Indonesian alternative rock band

Last Child is an Indonesian pop punk/ alternative rock band formed in 2006. The band's current members are Virgoun (vocals and guitar), Rachmad Firdaus (guitar), Dimas Rangga (vocals and bass). It has released one mini album and two studio albums.

== History ==
The name "Last Child" was chosen because the band founders are the last (youngest) children of their respective families.

==Career==
The band was formed in 2006 in East Jakarta by schoolmates Virgoun Teguh (guitar and vocals), Dimas Rangga (bass), and Ary Ceper (drums). Later Ary left the band, while Rachmad Firdaus joined as a guitarist.

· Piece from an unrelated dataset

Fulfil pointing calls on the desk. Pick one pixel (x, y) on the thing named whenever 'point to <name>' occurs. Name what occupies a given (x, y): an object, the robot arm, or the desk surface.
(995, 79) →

The group's first album was Grow Up, a mini album. It was released independently. Virgoun described it as having many socially-themed protests.

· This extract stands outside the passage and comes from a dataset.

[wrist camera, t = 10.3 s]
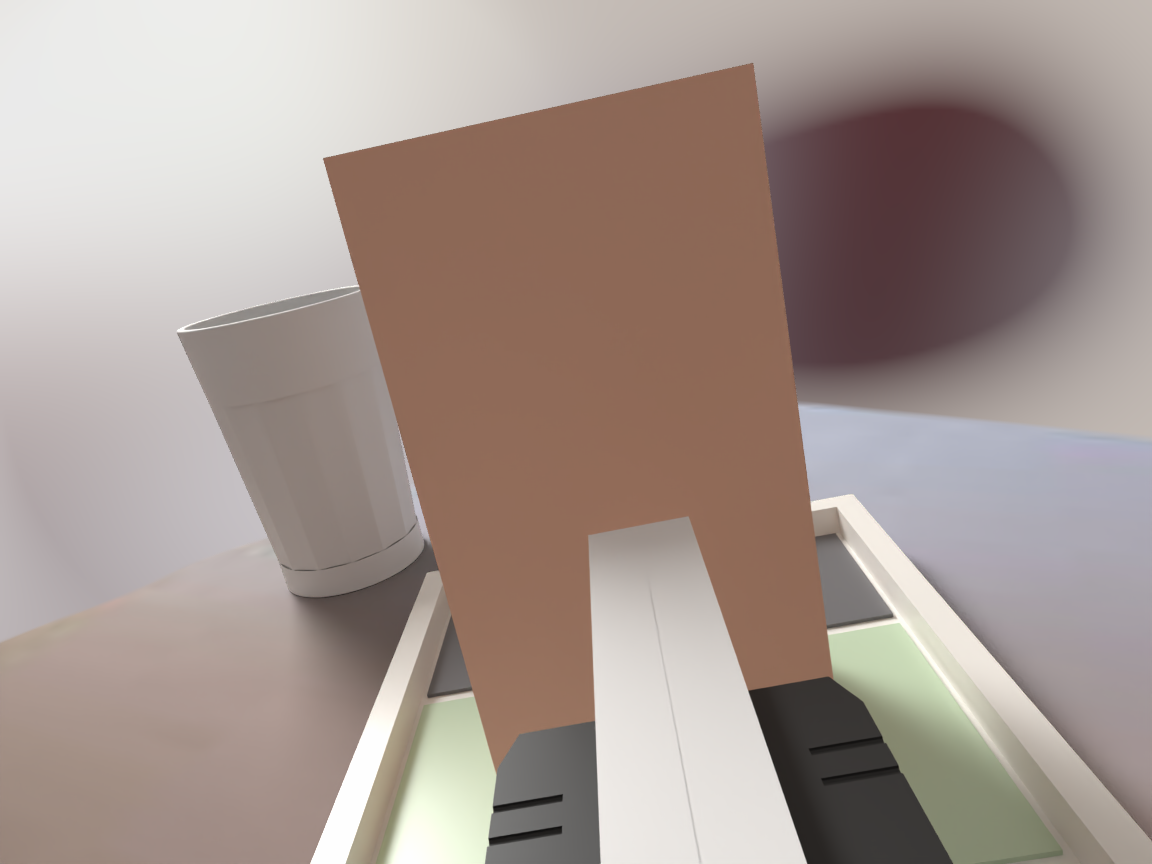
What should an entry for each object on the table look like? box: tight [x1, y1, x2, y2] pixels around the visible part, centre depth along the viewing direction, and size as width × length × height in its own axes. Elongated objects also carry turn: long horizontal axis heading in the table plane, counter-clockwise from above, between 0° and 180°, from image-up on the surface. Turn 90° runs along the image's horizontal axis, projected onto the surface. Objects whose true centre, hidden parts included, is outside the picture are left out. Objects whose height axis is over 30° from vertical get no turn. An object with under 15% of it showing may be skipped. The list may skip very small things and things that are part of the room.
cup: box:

In 2008, Last Child released their first studio album, Everything We Are Everything, was released by Fake Records. Virgoun said that the album touches different issues from the independent album, "from love to spiritualism".

In 2009, the band signed a contract with the local studio dr.m to promote the ringtone for "Diary Depresiku" ("My Depression Diary"), about a kid wrought with emotional turmoil after a divorce, which reached 300,000 downloads. Indah Setiawati wrote that the song has bitter lyrics and a slow melody. The second single, "Pedih" ("Sore"), was in a rock style but had melancholic lyrics. The third single released by dr.m was "Percayalah" ("Trust").

The band released Our Biggest Thing Ever, its second album, in January 2012 through dr.m. The songs were mostly written by Virgoun. One of the songs, "Seluruh Nafas Ini" ("This Whole Breath") features Giselle, who was a finalist in the 2008 series of Indonesian Idol.

==Influences==
The band members said that their musical style is influenced by Blink 182, MXPX, Angels and Airwaves, Rancid, Green Day, We the Kings, and Sheila on 7. Morin Chandra, the chief commercial officer of dr.m, said that the band has "strong lyrics, which reflect real life, not merely something out of [their] imagination".